EXERCISE DATA section start

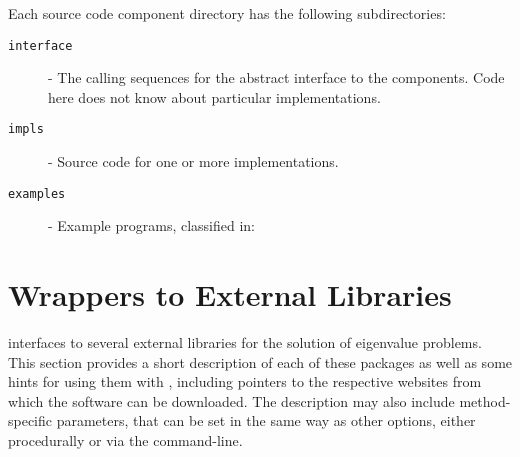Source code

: 
Each \slepc source code component directory has the following subdirectories:
\begin{description}
\item[\texttt{interface}] - The calling sequences for the abstract interface to the components. Code here does not know about particular implementations.
\item[\texttt{impls}] - Source code for one or more implementations.
\item[\texttt{examples}] - Example programs, classified in:
\end{description}





\section{Wrappers to External Libraries}
\label{sec:wrap}

	\slepc interfaces to several external libraries for the solution of eigenvalue problems. This section provides a short description of each of these packages as well as some hints for using them with \slepc, including pointers to the respective websites from which the software can be downloaded. The description may also include method-specific parameters, that can be set in the same way as other \slepc options, either procedurally or via the command-line.

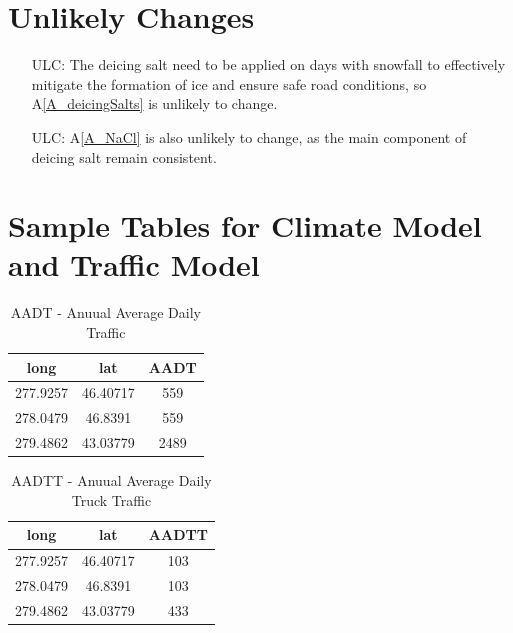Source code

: \documentclass[12pt]{article}
\newcommand{\aref}[1]{A\ref{#1}}
\newcounter{lcnum} %
\newcounter{ulcnum} %
\begin{document}
\section{Unlikely Changes}    

\noindent \begin{itemize}
\item[ULC\refstepcounter{ulcnum}\theulcnum\label{ULC_saltSame}:] The deicing salt need to be applied on days with snowfall to effectively mitigate the formation of ice and ensure safe road conditions, so \aref{A_deicingSalts} is unlikely to change.

\item[ULC\refstepcounter{ulcnum}\theulcnum\label{ULC_NaCl}:] \aref{A_NaCl} is also unlikely to change, as the main component of deicing salt remain consistent.


\end{itemize}

\section{Sample Tables for Climate Model and Traffic Model}


\begin{table}[H]
\centering
\begin{tabular}{|c|c|c|}
\hline 
 long & lat & AADT \\

\hline
277.9257 & 46.40717 & 559 \\ \hline
278.0479 & 46.8391 & 559 \\ \hline
279.4862 & 43.03779 & 2489  \\ \hline
\end{tabular}
\caption{AADT - Anuual Average Daily Traffic}
\label{Table:AADT}
\end{table}

\begin{table}[H]
\centering
\begin{tabular}{|c|c|c|}
\hline 
 long & lat & AADTT \\

\hline
277.9257 & 46.40717 & 103 \\ \hline
278.0479 & 46.8391 & 103 \\ \hline
279.4862 & 43.03779 & 433  \\ \hline
\end{tabular}
\caption{AADTT - Anuual Average Daily Truck Traffic}
\label{Table:AADTT}
\end{table}
\end{document}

EXERCISE DATA section end

▶ [JOB] One exact copy of the data is required, and it should hold no pictures.

▶ [ANSWER BOX]
Source code

: 
Each \slepc source code component directory has the following subdirectories:
\begin{description}
\item[\texttt{interface}] - The calling sequences for the abstract interface to the components. Code here does not know about particular implementations.
\item[\texttt{impls}] - Source code for one or more implementations.
\item[\texttt{examples}] - Example programs, classified in:
\end{description}





\section{Wrappers to External Libraries}
\label{sec:wrap}

	\slepc interfaces to several external libraries for the solution of eigenvalue problems. This section provides a short description of each of these packages as well as some hints for using them with \slepc, including pointers to the respective websites from which the software can be downloaded. The description may also include method-specific parameters, that can be set in the same way as other \slepc options, either procedurally or via the command-line.

Source code

: \documentclass[12pt]{article}
\newcommand{\aref}[1]{A\ref{#1}}
\newcounter{lcnum} %
\newcounter{ulcnum} %
\begin{document}
\section{Unlikely Changes}    

\noindent \begin{itemize}
\item[ULC\refstepcounter{ulcnum}\theulcnum\label{ULC_saltSame}:] The deicing salt need to be applied on days with snowfall to effectively mitigate the formation of ice and ensure safe road conditions, so \aref{A_deicingSalts} is unlikely to change.

\item[ULC\refstepcounter{ulcnum}\theulcnum\label{ULC_NaCl}:] \aref{A_NaCl} is also unlikely to change, as the main component of deicing salt remain consistent.


\end{itemize}

\section{Sample Tables for Climate Model and Traffic Model}


\begin{table}[H]
\centering
\begin{tabular}{|c|c|c|}
\hline 
 long & lat & AADT \\

\hline
277.9257 & 46.40717 & 559 \\ \hline
278.0479 & 46.8391 & 559 \\ \hline
279.4862 & 43.03779 & 2489  \\ \hline
\end{tabular}
\caption{AADT - Anuual Average Daily Traffic}
\label{Table:AADT}
\end{table}

\begin{table}[H]
\centering
\begin{tabular}{|c|c|c|}
\hline 
 long & lat & AADTT \\

\hline
277.9257 & 46.40717 & 103 \\ \hline
278.0479 & 46.8391 & 103 \\ \hline
279.4862 & 43.03779 & 433  \\ \hline
\end{tabular}
\caption{AADTT - Anuual Average Daily Truck Traffic}
\label{Table:AADTT}
\end{table}
\end{document}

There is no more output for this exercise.